**Directions for this task**
Each record is to be printed again exactly, though not its pictures.

Page images and extracted text
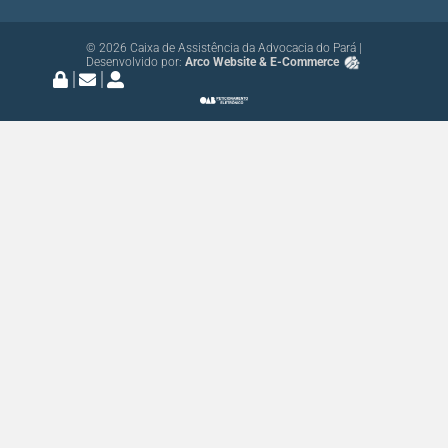
© 2026 Caixa de Assistência da Advocacia do Pará |
Desenvolvido por:
Arco Website & E-Commerce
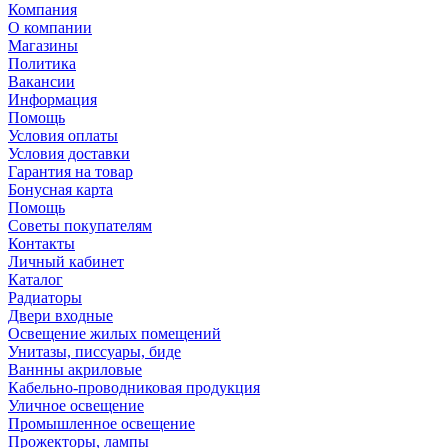
Компания
О компании
Магазины
Политика
Вакансии
Информация
Помощь
Условия оплаты
Условия доставки
Гарантия на товар
Бонусная карта
Помощь
Советы покупателям
Контакты
Личный кабинет
Каталог
Радиаторы
Двери входные
Освещение жилых помещений
Унитазы, писсуары, биде
Ваннны акриловые
Кабельно-проводниковая продукция
Уличное освещение
Промышленное освещение
Прожекторы, лампы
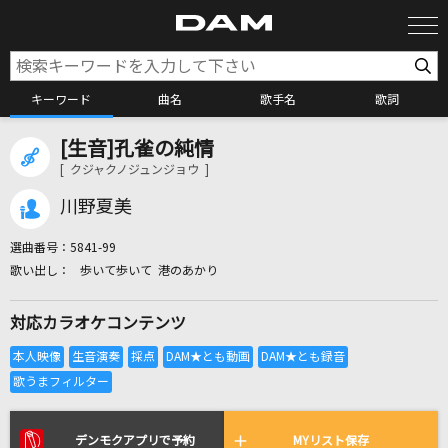
キーワード
曲名
歌手名
歌詞
[生音]孔雀の純情
カラオケ検索
[ クジャクノジュンジョウ ]
川野夏美
カラオケ店舗検索
選曲番号：
5841-99
歩いて歩いて 港のあかり
カラオケリクエスト
対応カラオケコンテンツ
全国りれき
リアルタイムで歌われている曲の一覧
デンモクアプリで予約
MYリスト保存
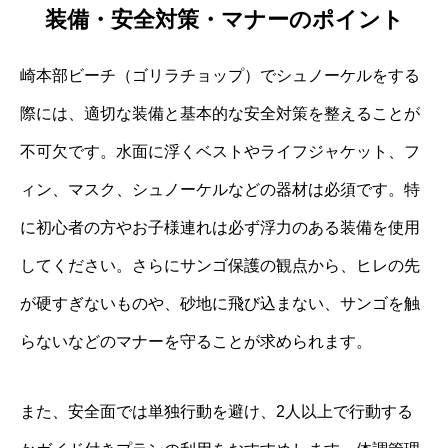
装備・安全対策・マナーのポイント
崎本部ビーチ（ゴリラチョップ）でシュノーケルをする
際には、適切な装備と基本的な安全対策を整えることが
不可欠です。水面に浮くベストやライフジャケット、フ
ィン、マスク、シュノーケルなどの器材は必須です。特
に初心者の方やお子様連れは必ず浮力のある装備を使用
してください。さらにサンゴ保護の観点から、ヒレの先
が硬すぎないものや、砂地に飛び込まない、サンゴを触
らないなどのマナーを守ることが求められます。
また、安全面では単独行動を避け、2人以上で行動する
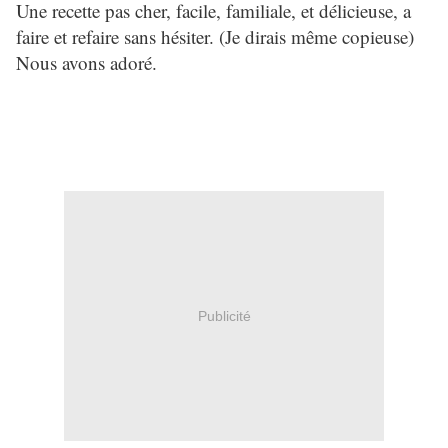
Une recette pas cher, facile, familiale, et délicieuse, a
faire et refaire sans hésiter. (Je dirais même copieuse)
Nous avons adoré.
Publicité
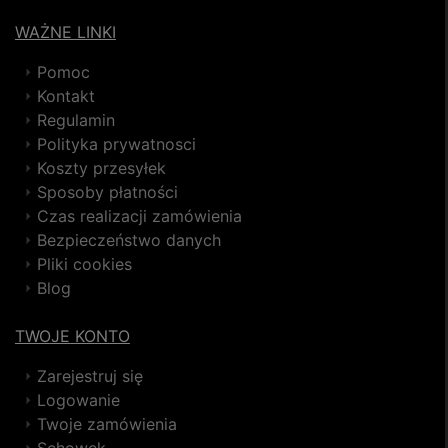
WAŻNE LINKI
Pomoc
Kontakt
Regulamin
Polityka prywatnosci
Koszty przesyłek
Sposoby płatności
Czas realizacji zamówienia
Bezpieczeństwo danych
Pliki cookies
Blog
TWOJE KONTO
Zarejestruj się
Logowanie
Twoje zamówienia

**Task result**
© 2026 Caixa de Assistência da Advocacia do Pará |
Desenvolvido por:
Arco Website & E-Commerce
Компания
О компании
Магазины
Политика
Вакансии
Информация
Помощь
Условия оплаты
Условия доставки
Гарантия на товар
Бонусная карта
Помощь
Советы покупателям
Контакты
Личный кабинет
Каталог
Радиаторы
Двери входные
Освещение жилых помещений
Унитазы, писсуары, биде
Ваннны акриловые
Кабельно-проводниковая продукция
Уличное освещение
Промышленное освещение
Прожекторы, лампы
キーワード
曲名
歌手名
歌詞
[生音]孔雀の純情
カラオケ検索
[ クジャクノジュンジョウ ]
川野夏美
カラオケ店舗検索
選曲番号：
5841-99
歩いて歩いて 港のあかり
カラオケリクエスト
対応カラオケコンテンツ
全国りれき
リアルタイムで歌われている曲の一覧
デンモクアプリで予約
MYリスト保存
装備・安全対策・マナーのポイント
崎本部ビーチ（ゴリラチョップ）でシュノーケルをする
際には、適切な装備と基本的な安全対策を整えることが
不可欠です。水面に浮くベストやライフジャケット、フ
ィン、マスク、シュノーケルなどの器材は必須です。特
に初心者の方やお子様連れは必ず浮力のある装備を使用
してください。さらにサンゴ保護の観点から、ヒレの先
が硬すぎないものや、砂地に飛び込まない、サンゴを触
らないなどのマナーを守ることが求められます。
また、安全面では単独行動を避け、2人以上で行動する
Une recette pas cher, facile, familiale, et délicieuse, a
faire et refaire sans hésiter. (Je dirais même copieuse)
Nous avons adoré.
Publicité
WAŻNE LINKI
Pomoc
Kontakt
Regulamin
Polityka prywatnosci
Koszty przesyłek
Sposoby płatności
Czas realizacji zamówienia
Bezpieczeństwo danych
Pliki cookies
Blog
TWOJE KONTO
Zarejestruj się
Logowanie
Twoje zamówienia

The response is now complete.